Convert to Trial-based Format#
In PupEyes, one row represents one sample/fixation/saccade/blink. This is intuitive but for large datasets, this could result in many rows. Furthermore, some columns, such as trial ID, block, condition, etc., remain constant for all rows within a single trial. For these reasons, some may prefer a trial-based format where each row represents one trial, instead of one sample.

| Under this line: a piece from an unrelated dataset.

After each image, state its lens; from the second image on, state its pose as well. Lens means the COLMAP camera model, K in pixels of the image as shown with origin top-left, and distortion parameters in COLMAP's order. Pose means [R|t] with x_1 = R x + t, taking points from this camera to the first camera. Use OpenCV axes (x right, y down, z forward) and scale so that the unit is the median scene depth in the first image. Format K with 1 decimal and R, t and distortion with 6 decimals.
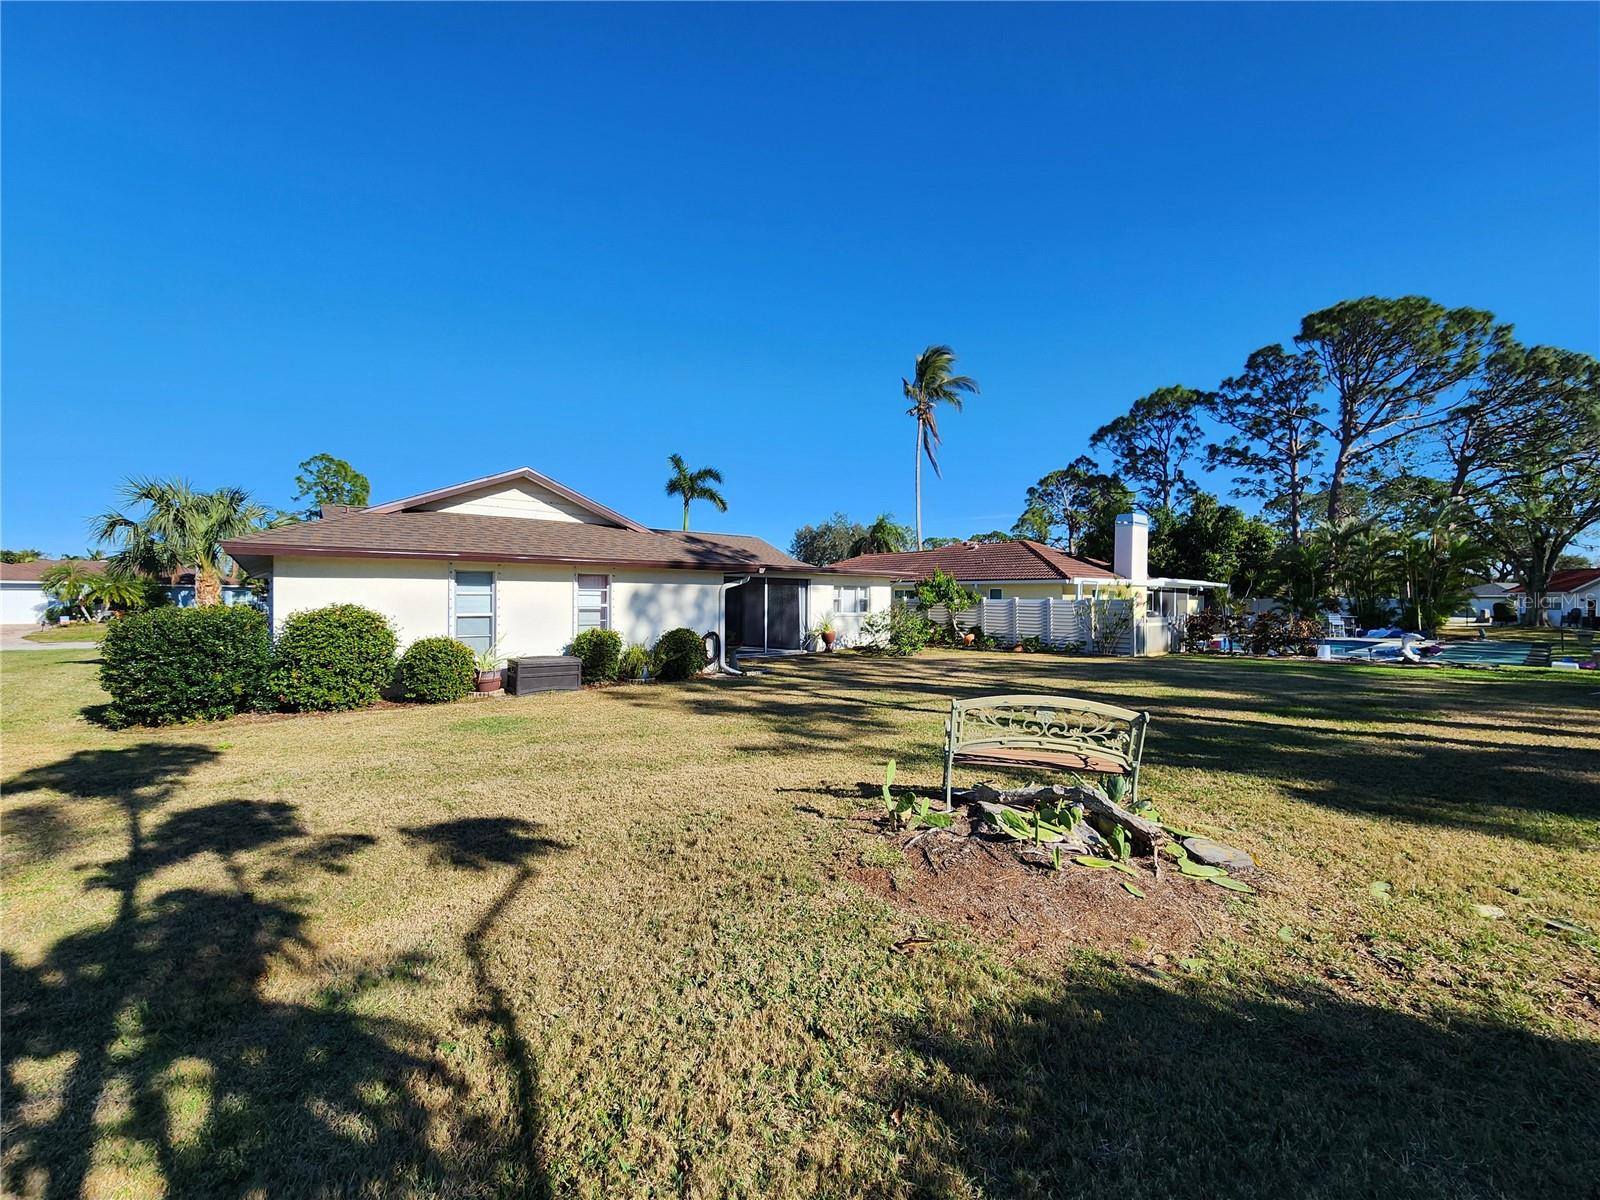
lens RADIAL K [[655.5, 0, 810.0], [0, 655.5, 598.5], [0, 0, 1]] dist [-0.000753, -0.000280]
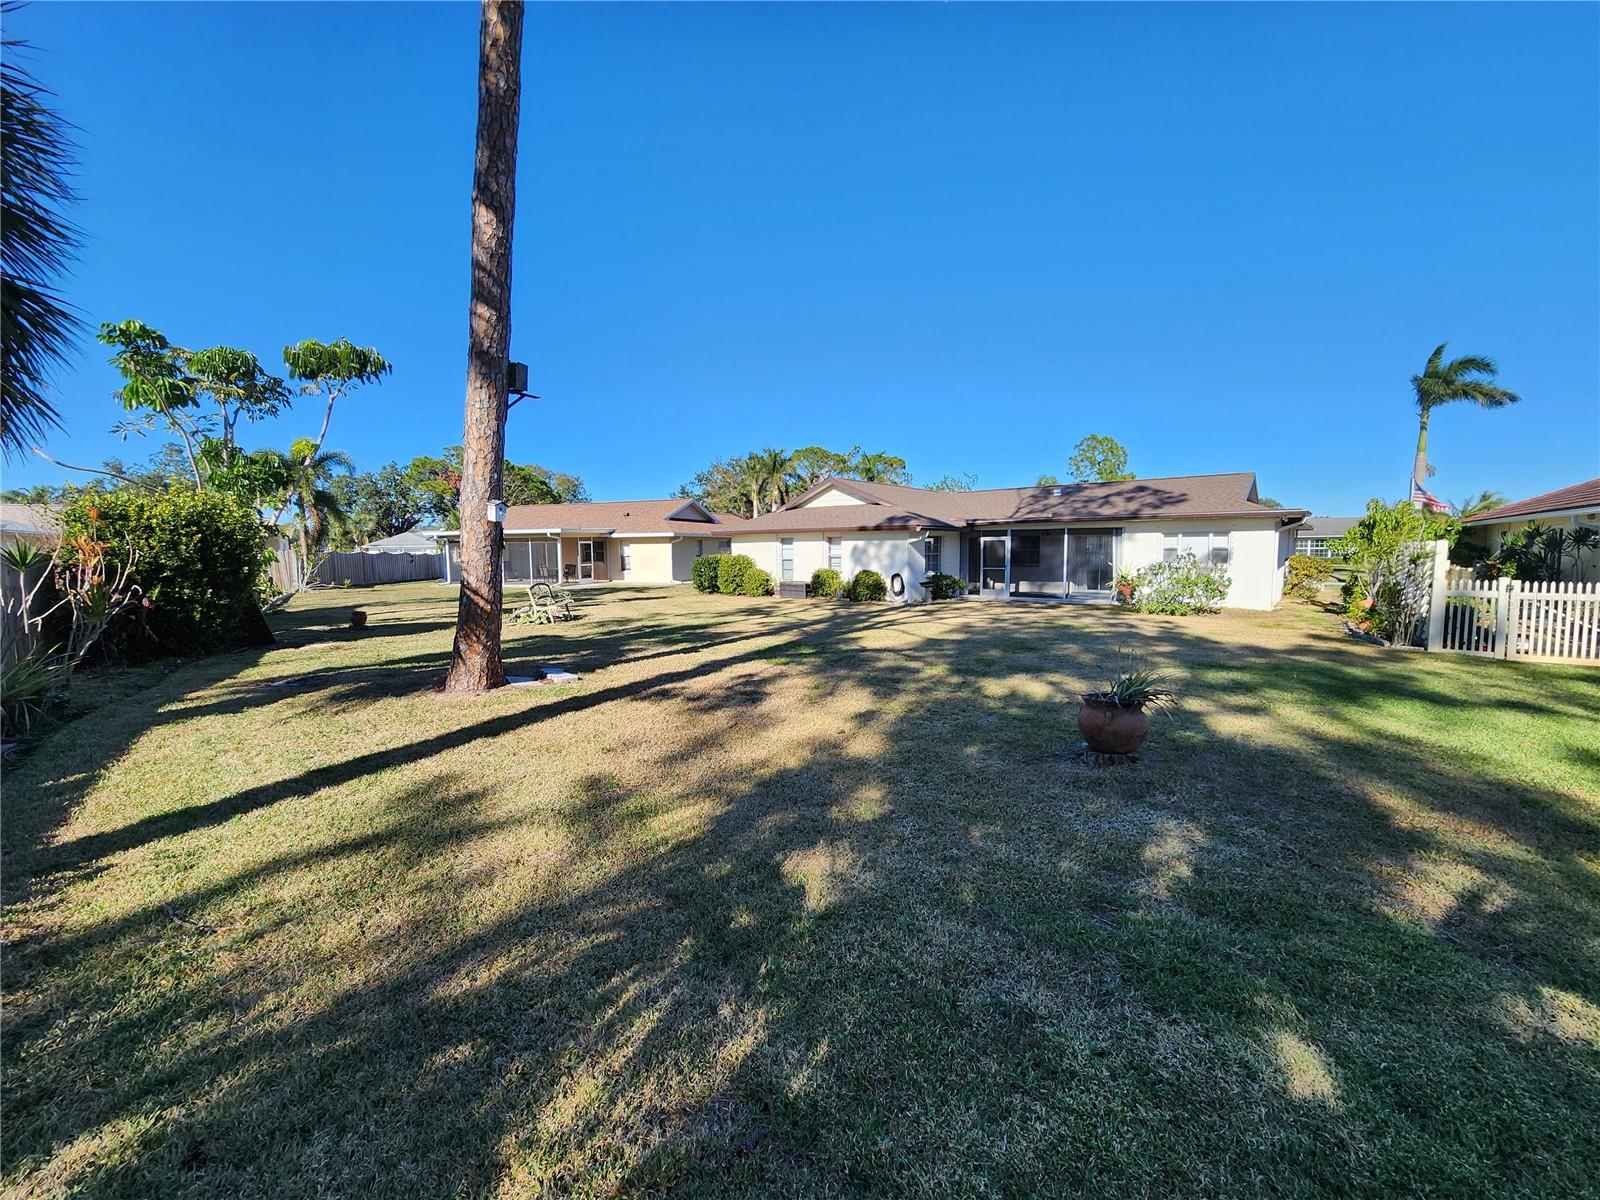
lens RADIAL K [[655.5, 0, 794.4], [0, 655.5, 594.8], [0, 0, 1]] dist [-0.000753, -0.000280]
pose [[0.192718, 0.065890, -0.979039, 1.256083], [0.010570, 0.997546, 0.069216, -0.004185], [0.981197, -0.023688, 0.191549, 0.524368]]
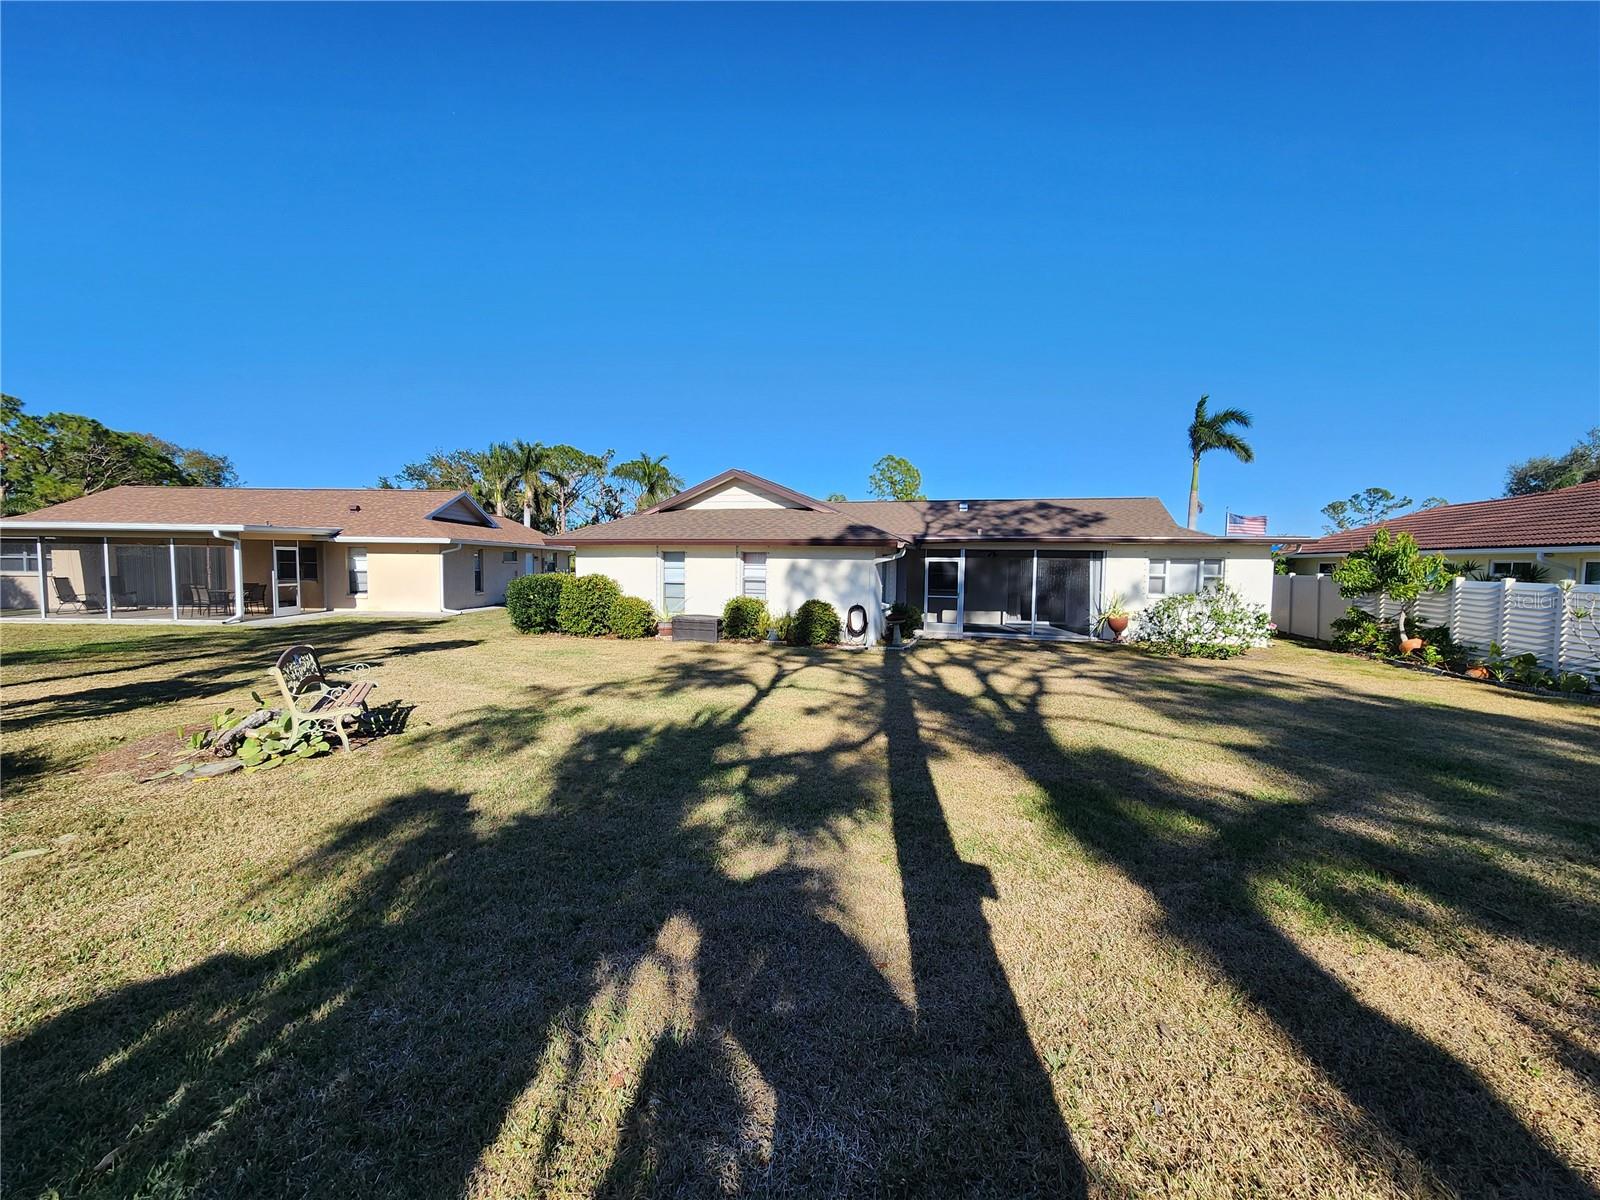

This conversion can be easily done:
# each row is one sample
samples.head()
| trialtime | trackertime | x | y | pp | msg | msgtime | marker | event | block | trial | participant | |
|---|---|---|---|---|---|---|---|---|---|---|---|---|
| 0 | 0 | 3441313 | 780.9 | 470.9 | 5143 | start fixation A 1 | 3441313 | start | fixation | A | 1 | sub003 |
| 1 | 1 | 3441314 | 782.4 | 471.5 | 5141 | start fixation A 1 | 3441313 | start | fixation | A | 1 | sub003 |
| 2 | 2 | 3441315 | 783.6 | 472.3 | 5143 | start fixation A 1 | 3441313 | start | fixation | A | 1 | sub003 |
| 3 | 3 | 3441316 | 784.4 | 472.5 | 5144 | start fixation A 1 | 3441313 | start | fixation | A | 1 | sub003 |
| 4 | 4 | 3441317 | 786.1 | 472.0 | 5145 | start fixation A 1 | 3441313 | start | fixation | A | 1 | sub003 |
# each row is one trial
samples_trial = samples.groupby(['participant','block','trial']).agg(
{'trialtime': lambda x: x.tolist(),
'trackertime': lambda x: x.tolist(),
'pp': lambda x: x.tolist(),
'x': lambda x: x.tolist(),
'y': lambda x: x.tolist(),
'pp': lambda x: x.tolist(),
'msg': lambda x: x.tolist()
}
).reset_index()
samples_trial.head()
| participant | block | trial | trialtime | trackertime | pp | x | y | msg | |
|---|---|---|---|---|---|---|---|---|---|
| 0 | sub001 | A | 1 | [0, 1, 2, 3, 4, 5, 6, 7, 8, 9, 10, 11, 12, 13,... | [3148741, 3148742, 3148743, 3148744, 3148745, ... | [5545, 5546, 5547, 5547, 5545, 5544, 5545, 554... | [856.9, 857.5, 858.0, 858.2, 857.9, 857.8, 857... | [424.4, 425.9, 427.2, 427.2, 427.1, 427.1, 426... | [start fixation A 1, start fixation A 1, start... |
| 1 | sub001 | A | 2 | [0, 1, 2, 3, 4, 5, 6, 7, 8, 9, 10, 11, 12, 13,... | [3171475, 3171476, 3171477, 3171478, 3171479, ... | [5399, 5399, 5394, 5390, 5389, 5389, 5389, 538... | [878.0, 878.0, 877.9, 877.9, 877.5, 877.2, 876... | [490.6, 490.7, 491.8, 492.8, 493.6, 493.5, 493... | [start fixation A 2, start fixation A 2, start... |
| 2 | sub001 | A | 3 | [0, 1, 2, 3, 4, 5, 6, 7, 8, 9, 10, 11, 12, 13,... | [3182009, 3182010, 3182011, 3182012, 3182013, ... | [5098, 5099, 5099, 5099, 5099, 5101, 5104, 510... | [910.6, 910.9, 912.5, 914.2, 915.8, 915.9, 915... | [501.4, 502.2, 502.2, 499.2, 496.1, 493.1, 493... | [start fixation A 3, start fixation A 3, start... |
| 3 | sub001 | A | 4 | [0, 1, 2, 3, 4, 5, 6, 7, 8, 9, 10, 11, 12, 13,... | [3192977, 3192978, 3192979, 3192980, 3192981, ... | [5905, 5905, 5905, 5904, 5903, 5902, 5901, 590... | [803.2, 802.8, 802.2, 801.7, 802.0, 802.6, 803... | [540.2, 540.3, 539.5, 538.7, 538.4, 538.9, 539... | [start fixation A 4, start fixation A 4, start... |
| 4 | sub001 | A | 5 | [0, 1, 2, 3, 4, 5, 6, 7, 8, 9, 10, 11, 12, 13,... | [3215642, 3215643, 3215644, 3215645, 3215646, ... | [5643, 5642, 5641, 5640, 5643, 5647, 5650, 564... | [814.9, 814.8, 814.7, 814.8, 814.8, 815.0, 815... | [504.8, 505.3, 505.3, 505.4, 505.3, 504.5, 503... | [start fixation A 5, start fixation A 5, start... |
The resulted dataframe can be used in packages such as DataMatrix and timeseries-test for further analyses.